First, here are the four preset tone curves: Film-Like, L*, Gamma, and Colorimetric Gamma. With the Film-Like curve (the default), you’re limited to adjusting the brightness, the Gammas let you adjust the gamma, and the L* curve locks both the brightness and the gamma. (If you’re unclear on the difference/relationship between brightness and gamma, as I was, this stack exchange entry might be helpful.)
Here are the TruePaper Simulations: PhotoBrom B&W; Bromportret Sepia; Iodocont Green; Iodocont Blue; GF Lith Selenium-Gold; GF Lith Selenium; GF Lith Silver.
And lastly, the TrueFilm Simulations: A25 B&W; P50 B&W; KL25 B&W; TP25 B&W; Duo; P160NC; A100F; K64; K64 PW; V50; V50 v2; TC4; TC4 v2; LF; and LF v2. (If you’d like to know what all those codes are for, Pavel Kosenko lists them at the end of item 8, about a third of the way down the page, and just before item 9.)

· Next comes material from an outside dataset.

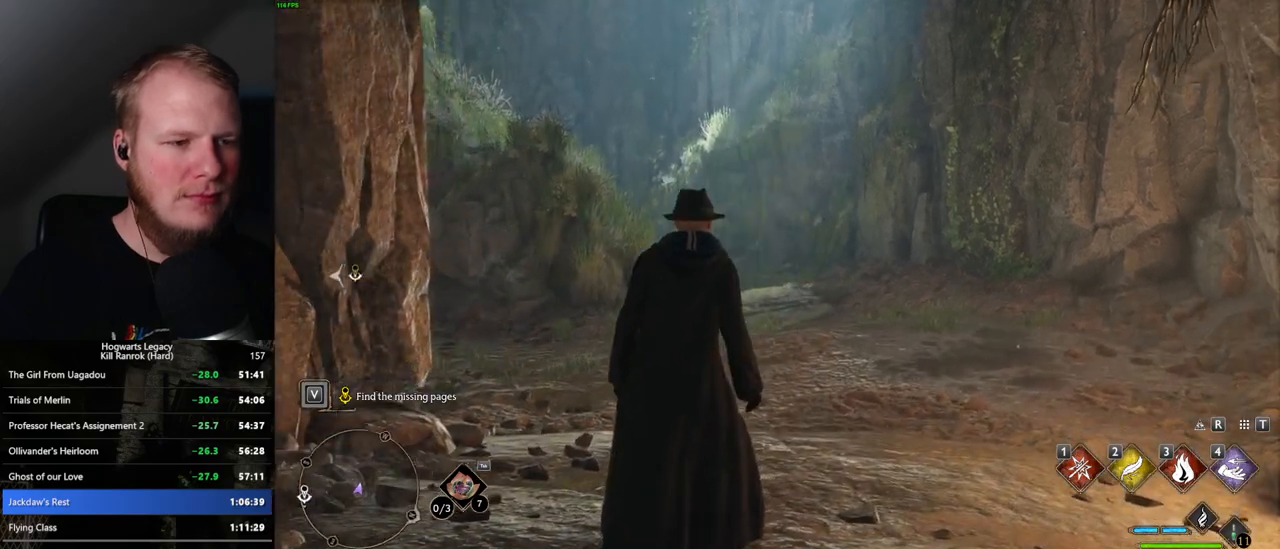
{"keys": ["shift_l", "w"], "mouse": [], "events": [[67, "space", "down"], [134, "space", "up"], [234, "space", "down"], [300, "space", "up"], [484, "shift_l", "down"]]}
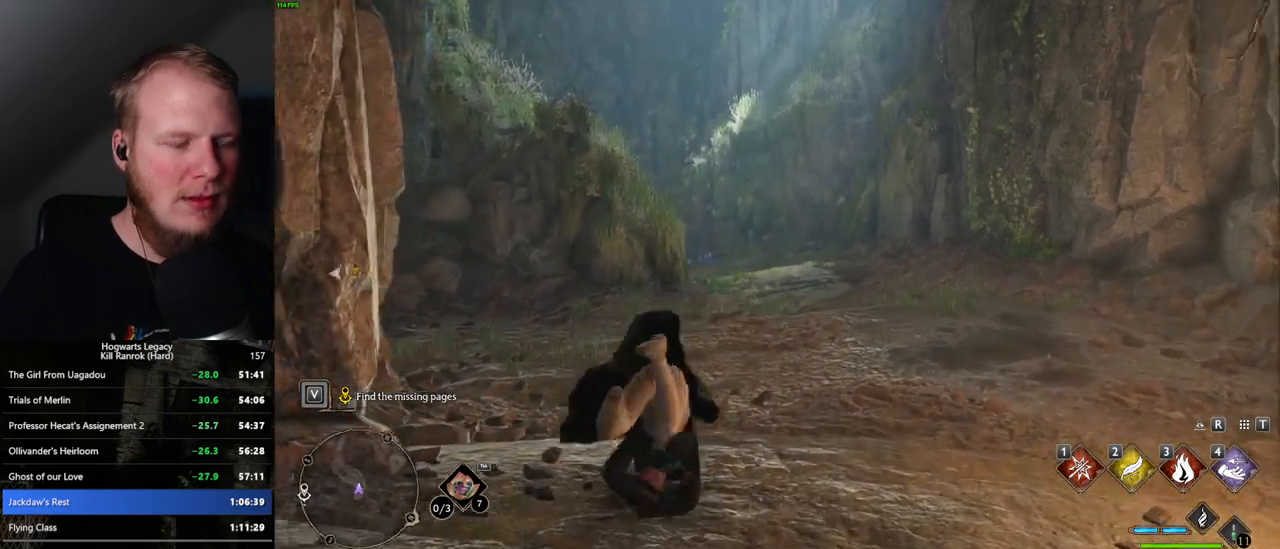
{"keys": ["w"], "mouse": [], "events": [[134, "shift_l", "up"]]}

In addition, there’s a Color (default) preset and a Lightness (Lab) preset… whew! so many!
That last one is a little bland on its own, but could make a good starting point for a nice B/W version of the Crazy Daisy; some of the film simulations might be good ending points for some images. So maybe RPP isn’t just for pre-processing.
Final Thoughts
I’m glad I found RPP. And since I’m glad I found RPP, I’m glad I read those 400 or so comments on that DPReview article about whatever-it-was, as without that, I might never have come across RPP at all. As it is, it’ll remain in my Applications folder, unlike most of the other Raw converters I’ve looked at, and despite the strange darker-than-advertised exports I experienced. I’d very much like to figure out what causes that so I can stop it.

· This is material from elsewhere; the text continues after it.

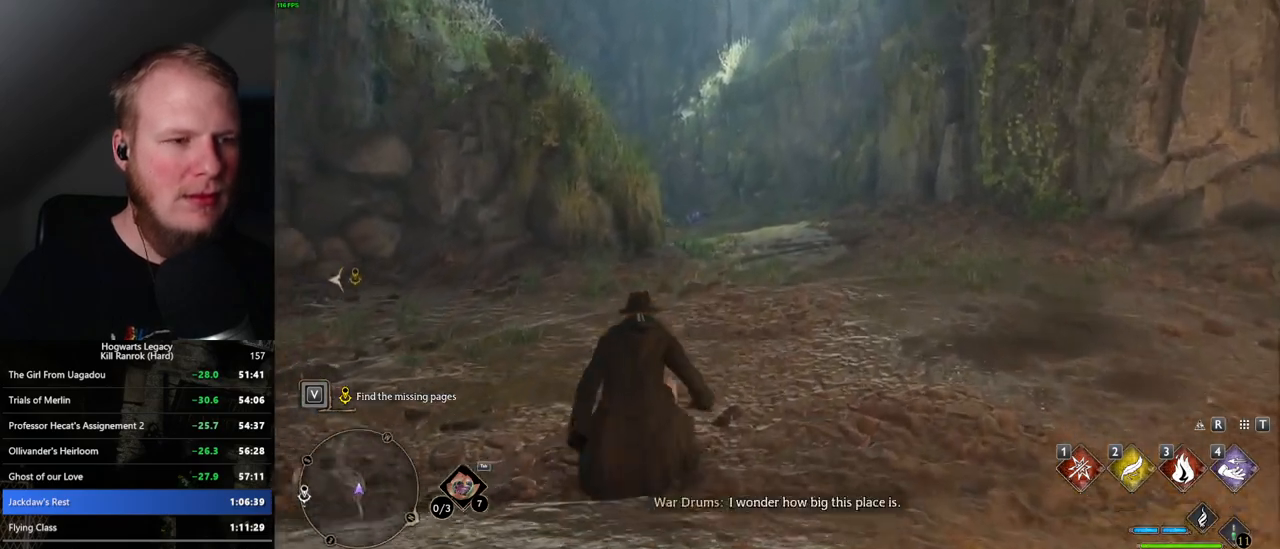
{"keys": ["w"], "mouse": [], "events": []}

For more about RPP, Pavel Kosenko has a nice how-to for beginner RPPers on his blog that’s worth a read, for sure, and William Porter has a somewhat more thorough discussion.
And coming soon, if I can ever get it finished, a review—maybe the last of this series—of DxO Optics Pro. Thanks to Franz Metcalf’s comment on my C1P review for pushing me, since I had no plans to test DxO at all.